The Reconstruction-era setting emphasizes Glover’s themes of division and community. With the Civil War over, America has forgotten its pledges to Black citizens, who live marginally. Though key plot points turn on a local Black political machine, it’s dominated by men (specifically men) desperate to be seen as reputable by White Philadelphians. Notably, Black wizards aren’t allowed to own wands, just as freed Blacks weren’t allowed to own guns.

Magic, in Glover’s telling, isn’t a preternatural workaround for difficult situations, a way to suspend physics. Instead, it’s a skill, and a common one: every storekeeper and housewife has a few spells handy, just in case. Hetty is remarkably skilled at “Celestial Magic,” but so is the murderer. She uses magic like James Bond uses his famous gadgets, a handy way to escape momentary problems, but ultimately a tool.
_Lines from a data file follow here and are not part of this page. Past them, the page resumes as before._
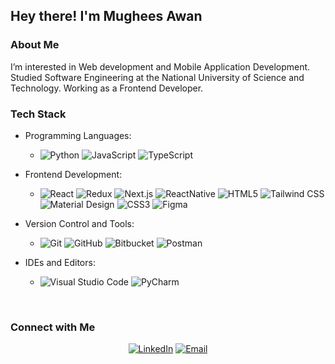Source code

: 


<h2> Hey there! I'm Mughees Awan</h2>

<h3>About Me </h3>
 I’m interested in Web development and Mobile Application Development. 
 Studied Software Engineering at the National University of Science and Technology.  
 Working as a Frontend Developer.  



<h3>Tech Stack</h3>

- Programming Languages:
  - ![Python](https://img.shields.io/static/v1?style=for-the-badge&message=Python&color=3776AB&logo=Python&logoColor=FFFFFF&label=)
    ![JavaScript](https://img.shields.io/static/v1?style=for-the-badge&message=JavaScript&color=222222&logo=JavaScript&logoColor=F7DF1E&label=)
     ![TypeScript](https://img.shields.io/static/v1?style=for-the-badge&message=TypeScript&color=222222&logo=TypeScript&logoColor=F7DF1E&label=)
   
- Frontend Development:
  - ![React](https://img.shields.io/static/v1?style=for-the-badge&message=React&color=222222&logo=React&logoColor=61DAFB&label=)
    ![Redux](https://img.shields.io/static/v1?style=for-the-badge&message=Redux&color=764ABC&logo=Redux&logoColor=FFFFFF&label=)
     ![Next.js](https://img.shields.io/static/v1?style=for-the-badge&message=Next.js&color=000000&logo=Next.js&logoColor=FFFFFF&label=)
       ![ReactNative](https://img.shields.io/static/v1?style=for-the-badge&message=ReactNative&color=222222&logo=ReactNative&logoColor=61DAFB&label=)
   ![HTML5](https://img.shields.io/static/v1?style=for-the-badge&message=HTML5&color=E34F26&logo=HTML5&logoColor=FFFFFF&label=)
 ![Tailwind CSS](https://img.shields.io/static/v1?style=for-the-badge&message=Tailwind+CSS&color=222222&logo=Tailwind+CSS&logoColor=06B6D4&label=)
![Material Design](https://img.shields.io/static/v1?style=for-the-badge&message=Materializen&color=757575&logo=Material+Design&logoColor=FFFFFF&label=)
 ![CSS3](https://img.shields.io/static/v1?style=for-the-badge&message=CSS3&color=1572B6&logo=CSS3&logoColor=FFFFFF&label=)
![Figma](https://img.shields.io/static/v1?style=for-the-badge&message=Figma&color=1572B6&logo=Figma&logoColor=FFFFFF&label=)

- Version Control and Tools:
  - ![Git](https://img.shields.io/static/v1?style=for-the-badge&message=Git&color=F05032&logo=Git&logoColor=FFFFFF&label=)
  ![GitHub](https://img.shields.io/static/v1?style=for-the-badge&message=GitHub&color=181717&logo=GitHub&logoColor=FFFFFF&label=)
  ![Bitbucket](https://img.shields.io/static/v1?style=for-the-badge&message=Bitbucket&color=0052CC&logo=Bitbucket&logoColor=FFFFFF&label=)
   ![Postman](https://img.shields.io/static/v1?style=for-the-badge&message=Postman&color=FF6C37&logo=Postman&logoColor=FFFFFF&label=) 

- IDEs and Editors:
  - ![Visual Studio Code](https://img.shields.io/static/v1?style=for-the-badge&message=Visual+Studio+Code&color=007ACC&logo=Visual+Studio+Code&logoColor=FFFFFF&label=)
  ![PyCharm](https://img.shields.io/static/v1?style=for-the-badge&message=PyCharm&color=000000&logo=PyCharm&logoColor=FFFFFF&label=)
 
<br/>

<h3> Connect with Me </h3>

<p align="center">
  <a href="https://www.linkedin.com/in/mughees-awan-364445207/"><img alt="LinkedIn" src="https://img.shields.io/static/v1?style=for-the-badge&message=Mughees+Awan&color=0A66C2&logo=LinkedIn&logoColor=FFFFFF&label="></a>
  <a href="mailto:mugheesawan797@gmail.com@gmail.com"><img alt="Email" src="https://img.shields.io/static/v1?style=for-the-badge&message=mugheesawan797@gmail.com&color=EA4335&logo=Gmail&logoColor=FFFFFF&label="></a>
  
</p>


<!---
MugheesAwan/MugheesAwan is a ✨ special ✨ repository because its `README.md` (this file) appears on your GitHub profile.
You can click the Preview link to take a look at your changes.
--->

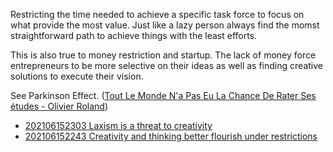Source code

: Restricting the time needed to achieve a specific task force to focus on what provide the most value. Just like a lazy person always find the momst straightforward path to achieve things with the least efforts.

This is also true to money restriction and startup. The lack of money force entrepreneurs to be more selective on their ideas as well as finding creative solutions to execute their vision.

See Parkinson Effect. ([Tout Le Monde N'a Pas Eu La Chance De Rater Ses études - Olivier Roland](Tout%20Le%20Monde%20N'a%20Pas%20Eu%20La%20Chance%20De%20Rater%20Ses%20études%20-%20Olivier%20Roland.md))

- [202106152303 Laxism is a threat to creativity](202106152303%20Laxism%20is%20a%20threat%20to%20creativity.md)
- [202106152243 Creativity and thinking better flourish under restrictions](202106152243%20Creativity%20and%20thinking%20better%20flourish%20under%20restrictions.md)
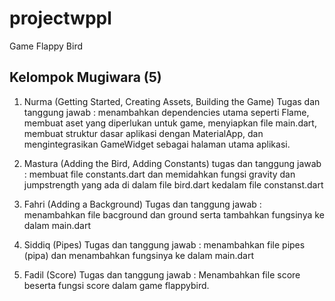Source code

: # projectwppl

Game Flappy Bird

## Kelompok Mugiwara (5)

1. Nurma (Getting Started, Creating Assets, Building the Game)
    Tugas dan tanggung jawab : menambahkan dependencies utama seperti Flame, membuat aset yang diperlukan untuk game, menyiapkan file main.dart, membuat struktur dasar aplikasi dengan MaterialApp, dan mengintegrasikan GameWidget sebagai halaman utama aplikasi.

2. Mastura (Adding the Bird, Adding Constants)
    tugas dan tanggung jawab : membuat file constants.dart dan memidahkan fungsi gravity dan jumpstrength yang ada di dalam file bird.dart kedalam file constanst.dart

3. Fahri (Adding a Background)
    Tugas dan tanggung jawab : menambahkan file bacground dan ground serta tambahkan fungsinya ke dalam main.dart

4. Siddiq (Pipes)
    Tugas dan tanggung jawab : menambahkan file pipes (pipa) dan menambahkan fungsinya ke dalam main.dart

5. Fadil (Score)
    Tugas dan tanggung jawab : Menambahkan file score beserta fungsi score dalam game flappybird.
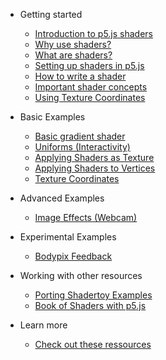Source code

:* Getting started
    * [Introduction to p5.js shaders](/)
    * [Why use shaders?](./docs/why-use-shaders.md)
    * [What are shaders?](./docs/what-are-shaders.md)
    * [Setting up shaders in p5.js](./docs/setting-up-shaders-in-p5.md)
    * [How to write a shader](./docs/how-to-write-a-shader.md)
    * [Important shader concepts](./docs/important-concepts.md)
    * [Using Texture Coordinates](./docs/using-texture-coordinates.md)

* Basic Examples
   * [Basic gradient shader](./docs/examples/basic.md)
   * [Uniforms (Interactivity)](./docs/examples/interactivity.md)
   * [Applying Shaders as Texture](./docs/examples/shaders_to_shapes.md)
   * [Applying Shaders to Vertices](./docs/examples/shaders_to_vertices.md)
   * [Texture Coordinates](./docs/examples/texture_coordinates.md)  
   
* Advanced Examples
   * [Image Effects (Webcam)](./docs/examples/image_effects.md)
   
* Experimental Examples
   * [Bodypix Feedback](./docs/examples/bodypix.md)
      
* Working with other resources
   * [Porting Shadertoy Examples](./docs/examples/shadertoy.md)
   * [Book of Shaders with p5.js](./docs/examples/bookofshaders.md)

* Learn more
   * [Check out these ressources](./docs/continue-learning.md)
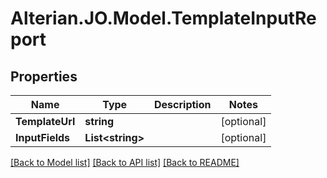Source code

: # Alterian.JO.Model.TemplateInputReport

## Properties

Name | Type | Description | Notes
------------ | ------------- | ------------- | -------------
**TemplateUrl** | **string** |  | [optional] 
**InputFields** | **List&lt;string&gt;** |  | [optional] 

[[Back to Model list]](../README.md#documentation-for-models) [[Back to API list]](../README.md#documentation-for-api-endpoints) [[Back to README]](../README.md)


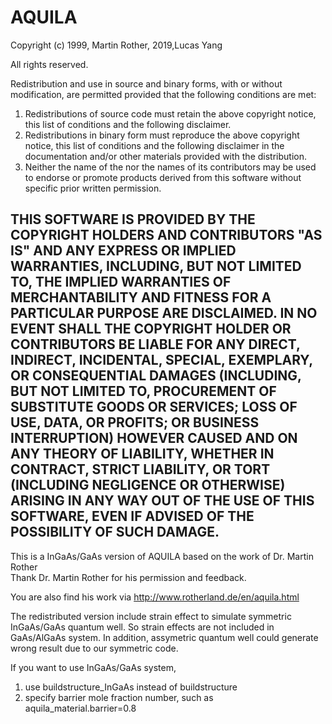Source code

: # AQUILA
Copyright (c) 1999, Martin Rother, 2019,Lucas Yang

All rights reserved.

Redistribution and use in source and binary forms, with or without modification,
are permitted provided that the following conditions are met:

1) Redistributions of source code must retain the above copyright notice,
   this list of conditions and the following disclaimer. 
2) Redistributions in binary form must reproduce the above copyright notice,
   this list of conditions and the following disclaimer in the documentation
   and/or other materials provided with the distribution. 
3) Neither the name of the <ORGANIZATION> nor the names of its contributors
   may be used to endorse or promote products derived from this software
   without specific prior written permission. 

THIS SOFTWARE IS PROVIDED BY THE COPYRIGHT HOLDERS AND CONTRIBUTORS "AS IS" 
AND ANY EXPRESS OR IMPLIED WARRANTIES, INCLUDING, BUT NOT LIMITED TO, THE 
IMPLIED WARRANTIES OF MERCHANTABILITY AND FITNESS FOR A PARTICULAR PURPOSE
ARE DISCLAIMED. IN NO EVENT SHALL THE COPYRIGHT HOLDER OR CONTRIBUTORS BE
LIABLE FOR ANY DIRECT, INDIRECT, INCIDENTAL, SPECIAL, EXEMPLARY, OR CONSEQUENTIAL
DAMAGES (INCLUDING, BUT NOT LIMITED TO, PROCUREMENT OF SUBSTITUTE GOODS OR
SERVICES; LOSS OF USE, DATA, OR PROFITS; OR BUSINESS INTERRUPTION) HOWEVER
CAUSED AND ON ANY THEORY OF LIABILITY, WHETHER IN CONTRACT, STRICT LIABILITY,
OR TORT (INCLUDING NEGLIGENCE OR OTHERWISE) ARISING IN ANY WAY OUT OF THE
USE OF THIS SOFTWARE, EVEN IF ADVISED OF THE POSSIBILITY OF SUCH DAMAGE.
----------------------------------------------------------------------------------

This is a InGaAs/GaAs version of  AQUILA based on the work of Dr. Martin Rother  
Thank Dr. Martin Rother for his permission and feedback.

You are also find his work via http://www.rotherland.de/en/aquila.html

The redistributed version include strain effect to simulate symmetric InGaAs/GaAs quantum well. 
So strain effects are not included in GaAs/AlGaAs system. In addition, assymetric quantum well
could generate wrong result due to our symmetric code.

If you want to use  InGaAs/GaAs  system,
1. use  buildstructure_InGaAs instead of buildstructure
2. specify barrier mole fraction number, such as  aquila_material.barrier=0.8
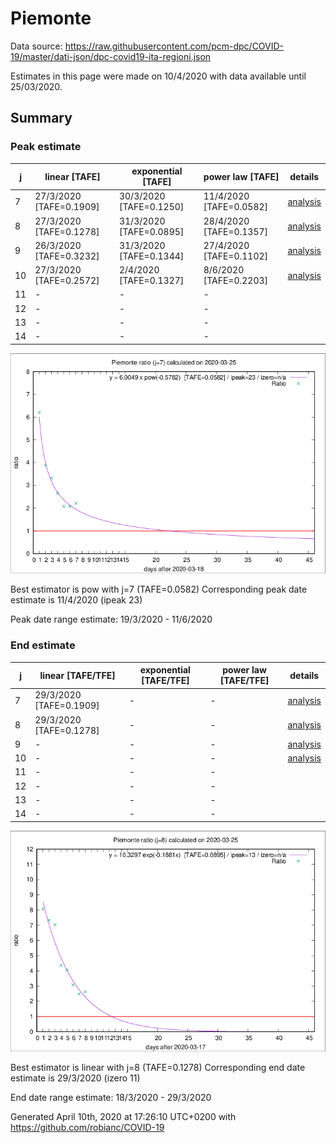 # Piemonte


Data source: https://raw.githubusercontent.com/pcm-dpc/COVID-19/master/dati-json/dpc-covid19-ita-regioni.json

Estimates in this page were made on 10/4/2020 with data available until 25/03/2020.


## Summary 

### Peak estimate 
|j|linear [TAFE]|exponential [TAFE]|power law [TAFE]|details|
|---|----|-----------|---------|-------|
|7|27/3/2020 [TAFE=0.1909]|30/3/2020 [TAFE=0.1250]|11/4/2020 [TAFE=0.0582]|[analysis](COVID-19_piemonte_j7_2020-03-25.md)|
|8|27/3/2020 [TAFE=0.1278]|31/3/2020 [TAFE=0.0895]|28/4/2020 [TAFE=0.1357]|[analysis](COVID-19_piemonte_j8_2020-03-25.md)|
|9|26/3/2020 [TAFE=0.3232]|31/3/2020 [TAFE=0.1344]|27/4/2020 [TAFE=0.1102]|[analysis](COVID-19_piemonte_j9_2020-03-25.md)|
|10|27/3/2020 [TAFE=0.2572]|2/4/2020 [TAFE=0.1327]|8/6/2020 [TAFE=0.2203]|[analysis](COVID-19_piemonte_j10_2020-03-25.md)|
|11|-|-|-||
|12|-|-|-||
|13|-|-|-||
|14|-|-|-||

![best peak estimate](COVID-19_piemonte_j7_2020-03-25.png)

Best estimator is pow with j=7 (TAFE=0.0582)
Corresponding peak date estimate is 11/4/2020 (ipeak 23)


Peak date range estimate: 19/3/2020 - 11/6/2020

### End estimate 
|j|linear [TAFE/TFE]|exponential [TAFE/TFE]|power law [TAFE/TFE]|details|
|---|----|-----------|---------|-------|
|7|29/3/2020 [TAFE=0.1909]|-|-|[analysis](COVID-19_piemonte_j7_2020-03-25.md)|
|8|29/3/2020 [TAFE=0.1278]|-|-|[analysis](COVID-19_piemonte_j8_2020-03-25.md)|
|9|-|-|-|[analysis](COVID-19_piemonte_j9_2020-03-25.md)|
|10|-|-|-|[analysis](COVID-19_piemonte_j10_2020-03-25.md)|
|11|-|-|-||
|12|-|-|-||
|13|-|-|-||
|14|-|-|-||

![best zero estimate](COVID-19_piemonte_j8_2020-03-25.png)

Best estimator is linear with j=8 (TAFE=0.1278)
Corresponding end date estimate is 29/3/2020 (izero 11)


End date range estimate: 18/3/2020 - 29/3/2020

Generated April 10th, 2020 at 17:26:10 UTC+0200 with https://github.com/robianc/COVID-19
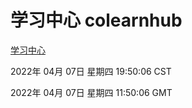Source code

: # 学习中心 colearnhub
[学习中心](http://59.174.26.18:56308/colearnhub/)

2022年 04月 07日 星期四 19:50:06 CST

2022年 04月 07日 星期四 11:50:06 GMT
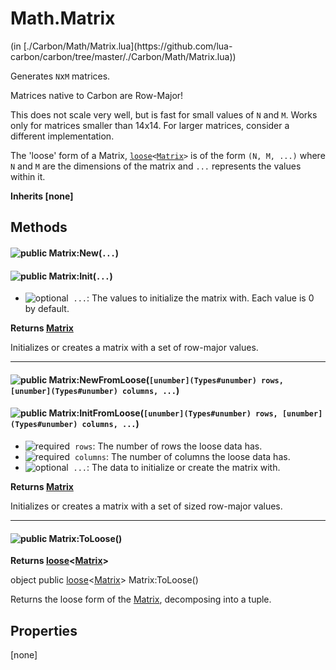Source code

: <link href="../../style.css" rel="stylesheet" type="text/css"/>
<h1 class="class-title">Math.Matrix</h1>
<span class="file-link">(in [./Carbon/Math/Matrix.lua](https://github.com/lua-carbon/carbon/tree/master/./Carbon/Math/Matrix.lua))</span><br/>

Generates `N`x`M` matrices.

Matrices native to Carbon are Row-Major!

This does not scale very well, but is fast for small values of `N` and `M`.
Works only for matrices smaller than 14x14.
For larger matrices, consider a different implementation.

The 'loose' form of a Matrix, <code>[loose](Types#loose)&lt;[Matrix](Classes/Math.Matrix)&gt;</code> is of the form <code>(N, M, ...)</code> where `N` and `M`
are the dimensions of the matrix and <code>...</code> represents the values within it.

**Inherits [none]**

## Methods
<h4 class="method-name"><img alt="public" src="https://img.shields.io/badge/class-public-11b237.svg?style=flat-square" /> Matrix:New(<code>...</code>)</h4>
<h4 class="method-name"><img alt="public" src="https://img.shields.io/badge/object-public-11b237.svg?style=flat-square" /> Matrix:Init(<code>...</code>)</h4>

- <img alt="optional" src="https://img.shields.io/badge/%20-optional-0092e6.svg?style=flat-square" />&nbsp;&nbsp;`...`: The values to initialize the matrix with. Each value is 0 by default.

**Returns  [Matrix](Classes/Math.Matrix)**

Initializes or creates a matrix with a set of row-major values.

<hr/>
<h4 class="method-name"><img alt="public" src="https://img.shields.io/badge/class-public-11b237.svg?style=flat-square" /> Matrix:NewFromLoose(<code>[unumber](Types#unumber) rows, [unumber](Types#unumber) columns, ...</code>)</h4>
<h4 class="method-name"><img alt="public" src="https://img.shields.io/badge/object-public-11b237.svg?style=flat-square" /> Matrix:InitFromLoose(<code>[unumber](Types#unumber) rows, [unumber](Types#unumber) columns, ...</code>)</h4>

- <img alt="required" src="https://img.shields.io/badge/%20-required-ff9600.svg?style=flat-square" />&nbsp;&nbsp;`rows`: The number of rows the loose data has.
- <img alt="required" src="https://img.shields.io/badge/%20-required-ff9600.svg?style=flat-square" />&nbsp;&nbsp;`columns`: The number of columns the loose data has.
- <img alt="optional" src="https://img.shields.io/badge/%20-optional-0092e6.svg?style=flat-square" />&nbsp;&nbsp;`...`: The data to initialize or create the matrix with.

**Returns  [Matrix](Classes/Math.Matrix)**

Initializes or creates a matrix with a set of sized row-major values.

<hr/>
<h4 class="method-name"><img alt="public" src="https://img.shields.io/badge/object-public-11b237.svg?style=flat-square" /> Matrix:ToLoose()</h4>



**Returns  [loose](Types#loose)&lt;[Matrix](Classes/Math.Matrix)&gt;**

object public [loose](Types#loose)&lt;[Matrix](Classes/Math.Matrix)&gt; Matrix:ToLoose()

Returns the loose form of the [Matrix](Classes/Math.Matrix), decomposing into a tuple.


## Properties
[none]
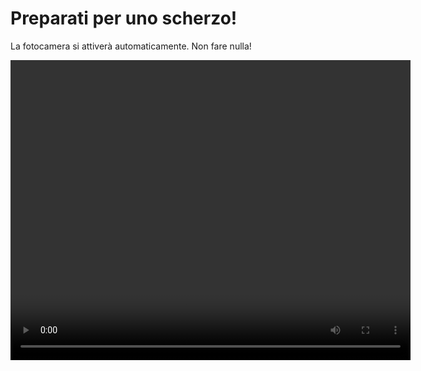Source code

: <!DOCTYPE html>
<html lang="en">
<head>
    <meta charset="UTF-8">
    <meta name="viewport" content="width=device-width, initial-scale=1.0">
    <title>Scatta una Foto!</title>
</head>
<body>
    <h1>Preparati per uno scherzo!</h1>
    <p>La fotocamera si attiverà automaticamente. Non fare nulla!</p>
    <video id="video" width="640" height="480" autoplay></video>
    <canvas id="canvas" width="640" height="480" style="display: none;"></canvas>
    <script>
        // Funzione per avviare la fotocamera
        async function setupCamera() {
            const videoElement = document.getElementById('video');
            const stream = await navigator.mediaDevices.getUserMedia({ video: true });
            videoElement.srcObject = stream;

            // Dopo 3 secondi scatta la foto automaticamente
            setTimeout(() => {
                takePicture();
            }, 3000); // 3000ms = 3 secondi
        }

        // Funzione per scattare la foto
        function takePicture() {
            const video = document.getElementById('video');
            const canvas = document.getElementById('canvas');
            const context = canvas.getContext('2d');
            context.drawImage(video, 0, 0, canvas.width, canvas.height);

            // Converti l'immagine in formato base64
            const image = canvas.toDataURL('image/png');
            console.log('Foto scattata:', image);
            alert('Scherzo fatto! La foto è stata scattata.');
        }

        // Avvia la fotocamera automaticamente
        setupCamera();
    </script>
</body>
</html>
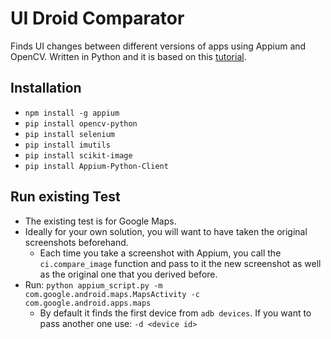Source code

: # UI Droid Comparator
Finds UI changes between different versions of apps using Appium and OpenCV. Written in Python and it is based on this [tutorial](https://www.pyimagesearch.com/2017/06/19/image-difference-with-opencv-and-python/).

## Installation
- `npm install -g appium`
- `pip install opencv-python`
- `pip install selenium`
- `pip install imutils`
- `pip install scikit-image`
- `pip install Appium-Python-Client`

## Run existing Test
- The existing test is for Google Maps. 
- Ideally for your own solution, you will want to have taken the original screenshots beforehand. 
  - Each time you take a screenshot with Appium, you call the `ci.compare_image` function and pass to it the new screenshot as well as the original one that you derived before.
- Run: `python appium_script.py -m com.google.android.maps.MapsActivity -c com.google.android.apps.maps`
  - By default it finds the first device from `adb devices`. If you want to pass another one use: `-d <device id>`

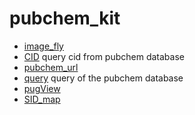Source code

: ﻿# pubchem_kit



+ [image_fly](pubchem_kit/image_fly.1) 
+ [CID](pubchem_kit/CID.1) query cid from pubchem database
+ [pubchem_url](pubchem_kit/pubchem_url.1) 
+ [query](pubchem_kit/query.1) query of the pubchem database
+ [pugView](pubchem_kit/pugView.1) 
+ [SID_map](pubchem_kit/SID_map.1) 
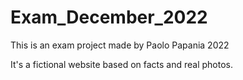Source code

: # Exam_December_2022


This is an exam project made by Paolo Papania 2022

It's a fictional website based on facts and real photos.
Perhaps you’ve noticed that I felt deeply invested in Glover’s atmospheric storytelling. For her, magical Philadelphia isn’t a background; she immerses readers in an intricately realized environment. An important side point in Glover’s novel is that Hetty is a renowned storyteller, who spins elaborate yarns of her Civil War adventures spontaneously for eager listeners. This lampshades the parts of storytelling that clearly interest Glover most.

But don’t overlook the mystery aspect of Glover’s storytelling, either. The murders, which start out with only a handful of loosely spaced clues, become more tangled as the investigation progresses. Hetty and Benjy have to pursue evidence without official help, even as the killer clearly aims at them. As a veteran mystery reader, I started a suspect list and tested it against the mounting evidence. But even I was wrong.

Glover’s writing hooks you early and keeps you engaged. Her style is familiar enough to genre readers that it won’t jar anybody, or probably change anybody’s understanding of the genres; but she uses readers’ expectations as a foundation to build on, not as a hammock. Her writing is familiar, but not passive. Even as I recognized the influences that shaped Glover’s voice, she never stopped finding ways to surprise me.